Source excerpt.
-- -- --
# European breakdown cover!



## Parky (May 19, 2005)

My posting seems to have disappeared!
So here we go again.
My friend has a Chevrolet Gulf Stream Sunstream RV and is insured with Adrian flux.
Before coming out to France he was unable to get breakdown cover.
Guess what he broke down.
Luckily he was in the drive at his friend's house and could stay there until the repairs were sorted. 
Also luckily there is an expert in the area and he was able to do the repairs and get my friend back on the road.
So does anyone know where you can get European breakdown cover?


----------



## zaskar (Jun 6, 2005)

Insure with Safeguard and RAC European wide commercial cover is included.
Neither the AA or the RAC will provide cover to an individual tho' they will provide cover as part of an insurance package.
Green Flag is another option.


----------



## 93795 (May 1, 2005)

My breakdown cover is also provided by Safeguard but it is the AA that organise it. In 6 years I only needed to use the facility once and that was in France. The service provided was excellent. Hire Car, Accommodation, Taxis all provided in a timely and no fuss manner.


----------



## olley (May 1, 2005)

The RAC will insure you  but only if you are a member of the camping and caravan club :roll: Thats why I joined.

Olley


----------



## Scotjimland (May 23, 2005)

Red Pennant from the Caravan Club will insure ..


----------



## Parky (May 19, 2005)

*Follow up!*

Perhaps I should point out that this RV is 31 feet long, just over 100" wide, weighs 5 tonnes and there were only two companies in the UK who would insure it Adrian Flux being the one used, not sure who the other one was.
Luckily here in France your car or camper insurance includes breakdown cover.


----------



## Scotjimland (May 23, 2005)
-- -- --
Stated task A.
Retype the rows from the line with "genus: Polypodium" up to and including the last line of the rows.
-- -- --
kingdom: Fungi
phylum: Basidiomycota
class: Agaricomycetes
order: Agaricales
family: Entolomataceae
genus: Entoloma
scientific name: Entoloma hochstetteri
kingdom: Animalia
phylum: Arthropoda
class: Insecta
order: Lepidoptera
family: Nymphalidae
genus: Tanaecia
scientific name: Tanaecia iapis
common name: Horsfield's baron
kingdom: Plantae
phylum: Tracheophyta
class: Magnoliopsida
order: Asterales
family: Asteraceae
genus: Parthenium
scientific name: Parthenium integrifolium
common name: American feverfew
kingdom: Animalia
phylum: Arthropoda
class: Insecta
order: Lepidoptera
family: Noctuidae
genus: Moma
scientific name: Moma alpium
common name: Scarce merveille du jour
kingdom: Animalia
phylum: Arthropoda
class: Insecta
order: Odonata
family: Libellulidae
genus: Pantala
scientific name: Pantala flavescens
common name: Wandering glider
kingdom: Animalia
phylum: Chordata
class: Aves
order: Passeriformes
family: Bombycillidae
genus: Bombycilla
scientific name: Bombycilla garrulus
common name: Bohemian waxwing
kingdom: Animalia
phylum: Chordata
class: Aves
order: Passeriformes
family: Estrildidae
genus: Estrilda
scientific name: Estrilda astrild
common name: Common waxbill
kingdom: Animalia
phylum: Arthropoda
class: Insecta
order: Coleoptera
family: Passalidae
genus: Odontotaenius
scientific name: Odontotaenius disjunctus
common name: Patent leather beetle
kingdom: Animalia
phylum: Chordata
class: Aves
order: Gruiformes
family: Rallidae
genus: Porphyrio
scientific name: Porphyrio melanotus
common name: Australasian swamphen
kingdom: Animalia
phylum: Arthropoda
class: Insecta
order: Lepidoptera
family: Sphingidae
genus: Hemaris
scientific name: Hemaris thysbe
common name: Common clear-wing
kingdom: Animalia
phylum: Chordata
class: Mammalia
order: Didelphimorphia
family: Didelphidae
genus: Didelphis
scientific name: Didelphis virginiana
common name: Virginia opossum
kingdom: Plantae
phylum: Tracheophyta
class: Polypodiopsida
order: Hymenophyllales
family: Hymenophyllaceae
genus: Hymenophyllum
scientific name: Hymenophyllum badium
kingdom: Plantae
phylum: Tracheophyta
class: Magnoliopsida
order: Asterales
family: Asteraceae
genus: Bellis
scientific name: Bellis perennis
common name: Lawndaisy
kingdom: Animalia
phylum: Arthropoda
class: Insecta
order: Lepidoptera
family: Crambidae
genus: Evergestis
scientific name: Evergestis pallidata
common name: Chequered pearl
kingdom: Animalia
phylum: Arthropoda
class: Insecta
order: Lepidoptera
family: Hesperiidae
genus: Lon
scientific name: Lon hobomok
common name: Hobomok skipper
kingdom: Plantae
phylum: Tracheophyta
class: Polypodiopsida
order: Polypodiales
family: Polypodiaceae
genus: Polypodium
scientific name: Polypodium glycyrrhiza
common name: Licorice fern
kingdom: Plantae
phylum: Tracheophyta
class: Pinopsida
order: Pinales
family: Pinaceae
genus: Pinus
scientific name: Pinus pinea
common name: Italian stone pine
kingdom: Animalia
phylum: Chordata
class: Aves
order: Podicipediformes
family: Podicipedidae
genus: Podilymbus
-- -- --
Stated task B.
In the breakdown cover thread, which club does olley say you must belong to before the RAC will provide cover?

Problem solution A.
genus: Polypodium
scientific name: Polypodium glycyrrhiza
common name: Licorice fern
kingdom: Plantae
phylum: Tracheophyta
class: Pinopsida
order: Pinales
family: Pinaceae
genus: Pinus
scientific name: Pinus pinea
common name: Italian stone pine
kingdom: Animalia
phylum: Chordata
class: Aves
order: Podicipediformes
family: Podicipedidae
genus: Podilymbus

Problem solution B.
The camping and caravan club.